Provide load balancing option across regions at the server level
I have a read replica set up in a different region/same country. Since I am paying full price for that region I want to be able to use it to carry some of the query load. Using the node.js SDK, although preferred location and endpoint discovery is set as documented all queries get sent only to the primary region. Regardless, it should not be left up to client side applications to manage load balancing - that might be ok if you only have 1 application. Also, we might want to use applications that (shock horror) are not coded ourselves- Power BI for example.
At a minimum, a round-robin option should be available but preferably something a little more intelligent with queries routed to the least utilised region.
With regards to secondary regions having different RU/s we do not have this on our road map at this time. There is another User Voice items which have this suggestion, Please feel free to vote that item up.
For scenario 1. Same answer.
For scenario 2. Typically, just putting the front-end closer to users is not something we see help with application latency where they are backed by a database as the app still needs to call the database which is still separated by some distance.
With regards to knowing which region to point to I would suggest conducting tests to see which regions provide the best latency and include this as the preferred regions for each regional deployment.
Thank you both for your suggestion and comments.
East US and West US both have Cosmos DB and my application deployed. In this case, it seems sensible that the application deployment to East US should have the following Preferred Location list: East US, West US. The deployment to West US would have the reverse. But what about if 95% of my user base routes to the West US application via Traffic Manager, based on closest region? This gives minimal latency from user to application (yay, Traffic Manager win!), but then causes load distribution problems on the Cosmos DB and my RUs are not efficiently utilized because East US will need to have enough provisioned to serve West US (side note, there is another request for provisioning region-specific RUs that can also mitigate this problem).
Lets say I have the following Cosmos regions:
East US, West US, South Central US
And I have my application deployed across these regions:
East US, West US, South East Asia, Japan East, Brazil South, North Europe
Lets say I have good reasons not to replicate the data outside US, but have to reach a global user base so there is value in getting the applications closer to the user.
In this case, the deployments in the regions outside the US have to essentially be hard-coded (or at least statically configured) to specify the Preferred Locations of Cosmos DB replicas, but how would I know the best sequence of regions to specify from any given region (without guess and check, and ongoing validation)?
In general, I fully agree that the service should provide a mechanism to decide which replica should serve a read request based on availability, geo proximity, load, etc. without mandating the client to do so.
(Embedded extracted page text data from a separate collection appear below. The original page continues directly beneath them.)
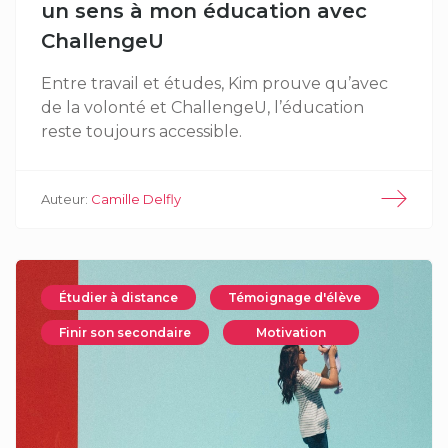
un sens à mon éducation avec
ChallengeU
Entre travail et études, Kim prouve qu’avec
de la volonté et ChallengeU, l’éducation
reste toujours accessible.
Auteur:
Camille Delfly
Étudier à distance
Témoignage d'élève
Finir son secondaire
Motivation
The client should certainly be able to explicitly override, but if not specified the service should have the capability without the current behavior of "If the PreferredLocations property is not set, all requests will be served from the current write region"
Ian Bennett commented
The replica is setup more for DR purposes but there is no option to run the secondary at reduced RUs so that is potentially a lot of wasted resource and money. If I am using something like Power BI Service then I don't get a lot of say in where the application runs from. You are assuming a 3 Tier Architecture but Cosmos is not just being used for apps and websites. Data Analytics applications are often 2 Tier and more taxing on the database.